▶ [STATED EXERCISE]: Quote every line of all the entries below verbatim, in their original order.

▶ [THE INPUT]:

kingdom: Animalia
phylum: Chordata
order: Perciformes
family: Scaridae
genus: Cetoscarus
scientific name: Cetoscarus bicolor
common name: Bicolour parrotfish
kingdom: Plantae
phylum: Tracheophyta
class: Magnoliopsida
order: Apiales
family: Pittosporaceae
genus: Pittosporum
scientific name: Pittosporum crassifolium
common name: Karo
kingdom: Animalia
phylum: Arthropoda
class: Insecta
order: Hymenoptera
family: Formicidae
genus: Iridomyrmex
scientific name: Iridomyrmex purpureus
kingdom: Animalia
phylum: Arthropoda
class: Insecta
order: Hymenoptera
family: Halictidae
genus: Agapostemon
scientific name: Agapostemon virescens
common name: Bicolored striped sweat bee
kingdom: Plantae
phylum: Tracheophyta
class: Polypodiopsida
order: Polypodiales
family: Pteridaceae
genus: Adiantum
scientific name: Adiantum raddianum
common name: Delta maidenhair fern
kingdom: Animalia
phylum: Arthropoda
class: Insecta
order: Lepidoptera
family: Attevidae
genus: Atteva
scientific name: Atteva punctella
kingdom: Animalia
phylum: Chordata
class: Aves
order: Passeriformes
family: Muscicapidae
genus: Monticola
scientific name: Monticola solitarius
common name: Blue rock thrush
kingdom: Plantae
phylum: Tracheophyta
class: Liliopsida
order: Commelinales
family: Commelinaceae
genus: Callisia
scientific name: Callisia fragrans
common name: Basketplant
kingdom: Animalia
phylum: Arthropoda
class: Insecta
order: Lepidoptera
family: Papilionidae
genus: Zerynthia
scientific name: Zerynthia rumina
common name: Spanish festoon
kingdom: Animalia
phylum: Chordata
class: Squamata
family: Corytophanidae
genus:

▶ [EXPECTED ANSWER]:
kingdom: Animalia
phylum: Chordata
order: Perciformes
family: Scaridae
genus: Cetoscarus
scientific name: Cetoscarus bicolor
common name: Bicolour parrotfish
kingdom: Plantae
phylum: Tracheophyta
class: Magnoliopsida
order: Apiales
family: Pittosporaceae
genus: Pittosporum
scientific name: Pittosporum crassifolium
common name: Karo
kingdom: Animalia
phylum: Arthropoda
class: Insecta
order: Hymenoptera
family: Formicidae
genus: Iridomyrmex
scientific name: Iridomyrmex purpureus
kingdom: Animalia
phylum: Arthropoda
class: Insecta
order: Hymenoptera
family: Halictidae
genus: Agapostemon
scientific name: Agapostemon virescens
common name: Bicolored striped sweat bee
kingdom: Plantae
phylum: Tracheophyta
class: Polypodiopsida
order: Polypodiales
family: Pteridaceae
genus: Adiantum
scientific name: Adiantum raddianum
common name: Delta maidenhair fern
kingdom: Animalia
phylum: Arthropoda
class: Insecta
order: Lepidoptera
family: Attevidae
genus: Atteva
scientific name: Atteva punctella
kingdom: Animalia
phylum: Chordata
class: Aves
order: Passeriformes
family: Muscicapidae
genus: Monticola
scientific name: Monticola solitarius
common name: Blue rock thrush
kingdom: Plantae
phylum: Tracheophyta
class: Liliopsida
order: Commelinales
family: Commelinaceae
genus: Callisia
scientific name: Callisia fragrans
common name: Basketplant
kingdom: Animalia
phylum: Arthropoda
class: Insecta
order: Lepidoptera
family: Papilionidae
genus: Zerynthia
scientific name: Zerynthia rumina
common name: Spanish festoon
kingdom: Animalia
phylum: Chordata
class: Squamata
family: Corytophanidae
genus:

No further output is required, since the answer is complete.